A whole eight years after its original release on PlayStation 3, Catherine remains a unique experience. A mix of visual novel-style storytelling and often hellish puzzle solving, it's a game that's aged surprisingly well. Catherine: Full Body enhances the visuals, expands the story, adds to the already sublime soundtrack, and brings a suite of new difficulty options and gameplay modes to the table. In short, it's the definitive release of Catherine.

Taking place over the course of a week or so, you fill the shoes of Vincent Brooks, an indecisive 32 year old man who can't seem to come to terms with his responsibilities as an adult. Catherine's grounded (and potentially relatable) themes are its greatest strength. It's these mundane yet intriguing insights into Vincent's life that steal the show, and the hook is seeing how his relationships with friends, acquaintances, and lovers evolve over the course of the narrative.

As mentioned, Catherine is broken up into two distinct styles of gameplay. During the evening, Vincent hangs out at his local bar, chatting to his pals at your discretion, with the dialogue choices you make having an effect on the outcome of the story. Then, when Vincent goes home and hits the sack, it's nightmare city, as the protagonist (or indeed, antagonist, depending on your actions), pushes and pulls blocks in order to climb the towers of a fiendish dreamscape. It's every bit as crazy as it sounds, and by the time the credits roll, Catherine fully embraces this madness.

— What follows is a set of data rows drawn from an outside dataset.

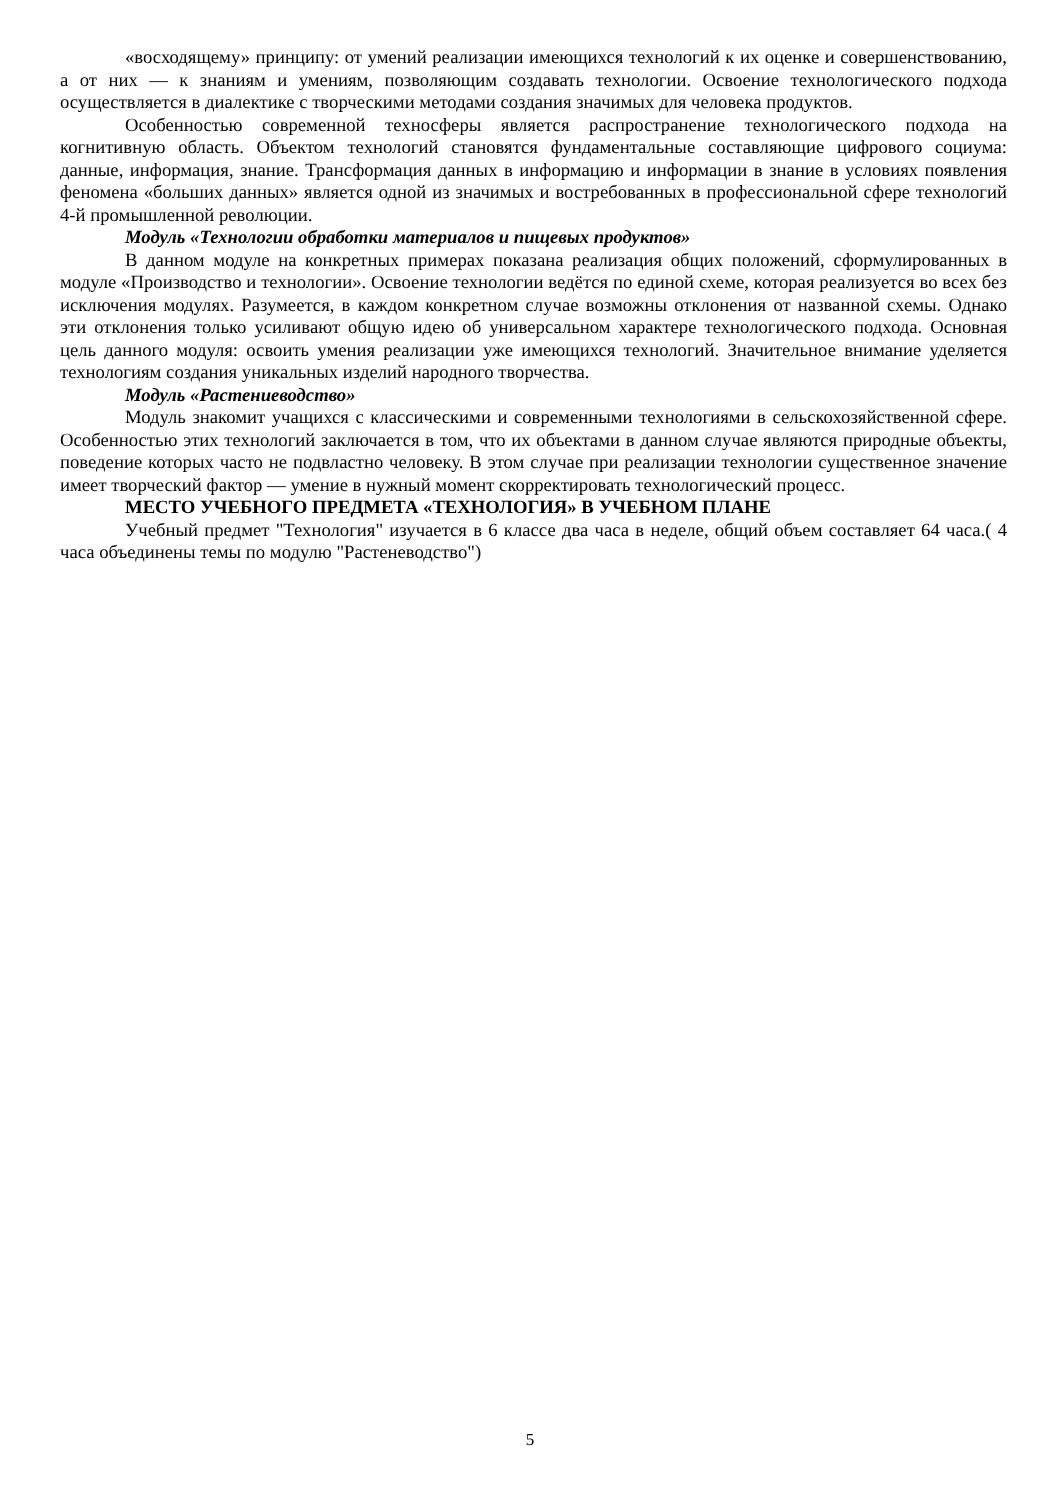«восходящему» принципу: от умений реализации имеющихся технологий к их оценке и совершенствованию, а от них — к знаниям и умениям, позволяющим создавать технологии. Освоение технологического подхода осуществляется в диалектике с творческими методами создания значимых для человека продуктов.
Особенностью современной техносферы является распространение технологического подхода на когнитивную область. Объектом технологий становятся фундаментальные составляющие цифрового социума: данные, информация, знание. Трансформация данных в информацию и информации в знание в условиях появления феномена «больших данных» является одной из значимых и востребованных в профессиональной сфере технологий 4-й промышленной революции.
Модуль «Технологии обработки материалов и пищевых продуктов»
В данном модуле на конкретных примерах показана реализация общих положений, сформулированных в модуле «Производство и технологии». Освоение технологии ведётся по единой схеме, которая реализуется во всех без исключения модулях. Разумеется, в каждом конкретном случае возможны отклонения от названной схемы. Однако эти отклонения только усиливают общую идею об универсальном характере технологического подхода. Основная цель данного модуля: освоить умения реализации уже имеющихся технологий. Значительное внимание уделяется технологиям создания уникальных изделий народного творчества.
Модуль «Растениеводство»
Модуль знакомит учащихся с классическими и современными технологиями в сельскохозяйственной сфере. Особенностью этих технологий заключается в том, что их объектами в данном случае являются природные объекты, поведение которых часто не подвластно человеку. В этом случае при реализации технологии существенное значение имеет творческий фактор — умение в нужный момент скорректировать технологический процесс.
МЕСТО УЧЕБНОГО ПРЕДМЕТА «ТЕХНОЛОГИЯ» В УЧЕБНОМ ПЛАНЕ
Учебный предмет "Технология" изучается в 6 классе два часа в неделе, общий объем составляет 64 часа.( 4 часа объединены темы по модулю "Растеневодство")
5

Catherine is very much a game of extremes. The laid back atmosphere of the bar, where you're free to take your time and chat the night away, is at odds with the intense tower climbing that follows. Similarly, Vincent's love interests, Katherine and Catherine, couldn't be more different. The former is Vincent's long-term girlfriend, but talk of further commitment has him questioning what he wants in life. Meanwhile, Catherine with a C is a flirtatious and outward person who feeds Vincent's latent desires. It's a thoroughly intriguing dynamic.

Indeed, Catherine (that's the game, not the girl), has a lot to say about relationships. Despite its anime sensibilities, its take on romance is much more mature than you might think, and the title's fantastic cutscene direction really helps sell the kind of mental gymnastics that Vincent is putting himself through.

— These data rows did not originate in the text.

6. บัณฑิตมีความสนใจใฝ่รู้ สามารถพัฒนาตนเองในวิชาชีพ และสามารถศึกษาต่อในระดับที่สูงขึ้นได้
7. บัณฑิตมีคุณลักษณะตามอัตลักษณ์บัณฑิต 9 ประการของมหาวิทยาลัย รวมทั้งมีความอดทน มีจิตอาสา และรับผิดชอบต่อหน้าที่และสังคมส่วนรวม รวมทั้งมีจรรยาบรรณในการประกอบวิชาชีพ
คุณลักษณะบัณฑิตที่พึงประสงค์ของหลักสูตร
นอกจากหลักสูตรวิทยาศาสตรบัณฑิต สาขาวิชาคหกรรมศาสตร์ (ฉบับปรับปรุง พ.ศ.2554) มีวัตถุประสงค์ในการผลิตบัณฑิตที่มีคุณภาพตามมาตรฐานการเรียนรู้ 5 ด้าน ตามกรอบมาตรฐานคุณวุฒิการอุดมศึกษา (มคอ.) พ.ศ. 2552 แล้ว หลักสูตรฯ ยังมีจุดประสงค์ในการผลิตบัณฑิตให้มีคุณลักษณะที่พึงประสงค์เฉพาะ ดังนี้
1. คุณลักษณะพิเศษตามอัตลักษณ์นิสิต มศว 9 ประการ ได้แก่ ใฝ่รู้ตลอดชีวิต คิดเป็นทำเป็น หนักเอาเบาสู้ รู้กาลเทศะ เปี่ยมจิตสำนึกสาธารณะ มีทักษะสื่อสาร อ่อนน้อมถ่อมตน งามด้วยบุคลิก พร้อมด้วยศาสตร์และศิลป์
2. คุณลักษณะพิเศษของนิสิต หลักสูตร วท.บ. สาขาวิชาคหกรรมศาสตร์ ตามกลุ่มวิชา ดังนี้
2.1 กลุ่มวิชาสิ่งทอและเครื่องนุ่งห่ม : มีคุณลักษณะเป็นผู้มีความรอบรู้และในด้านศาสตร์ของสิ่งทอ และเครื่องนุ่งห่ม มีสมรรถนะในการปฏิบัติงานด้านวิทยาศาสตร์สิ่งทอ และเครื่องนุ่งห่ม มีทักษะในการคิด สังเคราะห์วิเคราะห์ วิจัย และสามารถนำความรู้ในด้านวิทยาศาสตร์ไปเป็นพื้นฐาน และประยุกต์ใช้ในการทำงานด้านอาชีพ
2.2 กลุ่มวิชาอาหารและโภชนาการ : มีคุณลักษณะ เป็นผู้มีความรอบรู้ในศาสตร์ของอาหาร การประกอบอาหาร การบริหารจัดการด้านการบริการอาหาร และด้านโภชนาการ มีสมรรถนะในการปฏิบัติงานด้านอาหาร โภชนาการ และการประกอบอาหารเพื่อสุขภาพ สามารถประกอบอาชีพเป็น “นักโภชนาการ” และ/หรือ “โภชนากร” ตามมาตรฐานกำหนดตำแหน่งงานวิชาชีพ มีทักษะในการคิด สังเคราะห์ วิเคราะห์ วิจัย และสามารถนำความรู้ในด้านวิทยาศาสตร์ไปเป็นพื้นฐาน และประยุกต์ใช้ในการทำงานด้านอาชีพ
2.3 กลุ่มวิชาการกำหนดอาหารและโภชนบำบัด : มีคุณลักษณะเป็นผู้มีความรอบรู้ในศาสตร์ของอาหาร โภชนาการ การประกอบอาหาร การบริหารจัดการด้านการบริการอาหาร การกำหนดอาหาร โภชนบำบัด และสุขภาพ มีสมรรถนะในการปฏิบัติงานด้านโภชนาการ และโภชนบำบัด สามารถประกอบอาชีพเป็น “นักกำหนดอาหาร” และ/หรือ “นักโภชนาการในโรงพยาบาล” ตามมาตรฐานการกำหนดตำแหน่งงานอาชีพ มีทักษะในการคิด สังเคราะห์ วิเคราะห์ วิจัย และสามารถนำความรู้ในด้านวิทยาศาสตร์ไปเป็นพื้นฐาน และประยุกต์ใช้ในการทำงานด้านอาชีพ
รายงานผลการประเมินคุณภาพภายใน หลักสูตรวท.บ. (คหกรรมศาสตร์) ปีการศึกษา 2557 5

But there's now much more to Catherine thanks to Full Body. An all-new character, Rin, is placed into the story with care, and despite initially coming across as a cliched amnesiac, she adds a welcome extra dimension to Vincent's existence. That said, Rin's impact on your tale can differ greatly depending on the choices that you make throughout. Her involvement can quite easily come to an unsatisfying conclusion, which is a bit of a shame considering she's the headline act of this remaster.

Likewise, some of Catherine's multiple endings are decidedly weaker than others. We won't spoil anything here, but the plot can definitely lose its way as it nears its finale. This is a game that wants to be replayed, but it still takes a good fifteen or so hours to complete, and seeing the narrative take a bit of a nosedive after investing a chunk of your time can certainly take the edge off things.

Speaking of taking the edge off, Full Body comes fully equipped with a new 'safety' difficulty option, alongside easy, normal, hard, and very hard, which you can freely swap between whenever you're at the bar. If you've tried Catherine before and you were put off by its devilishly difficult puzzles, safety could be the answer. It removes most threats from the puzzles along with their timer, while also giving you the option of skipping a puzzle section entirely. This means that anyone can see Catherine's story through to the end without having to worry about the stress of Vincent dying in his sleep.

And it really can be stressful. Vincent's nightmares are, well, nightmarish at times, with the game offering up some seriously tricky block-based conundrums. The system itself, along with its need for precise control, takes some time to get used to, and there's quite a steep learning curve at play here. At their core, the puzzles are about pushing and pulling blocks to make pathways that Vincent can climb. Sounds simple on paper, but in practice, various modifiers all but ensure a struggle.

There's a lot of depth to Catherine's puzzles, though, and the difficulty does make for a satisfying sense of accomplishment. This is perhaps best showcased in the game's optional modes, which put your skills to the test with a range of extra brain-busting levels. There are even competitive offline and online modes, ensuring a wealth of content for those who wish to ascend the torturous towers.

As its name suggests, there's quite a lot to Catherine: Full Body, but launching at full retail price, this is still an expensive remaster -- especially when you consider the age of the original. We're not saying it isn't worth a full $60, but if you've played Catherine to death before, or if you're new to the game and you're not entirely sold, we'd probably recommend waiting for a price drop.

Of course, we can't sign this review off without mentioning Catherine's fantastic presentation and superb music. It may be a remaster of a PS3 title, but the game's art direction remains a joy to behold. The character designs are top notch, and the use of colour is enviable. Alongside the Persona series, Catherine proves that Atlus' sense of style is pretty much unmatched.

Conclusion

Catherine: Full Body is the best way to experience an incredibly unique game. It oozes style eight years after its original release, and although its storytelling does stumble from time to time, this glimpse into the desperate life of Vincent Brooks is still more than worthy of your attention.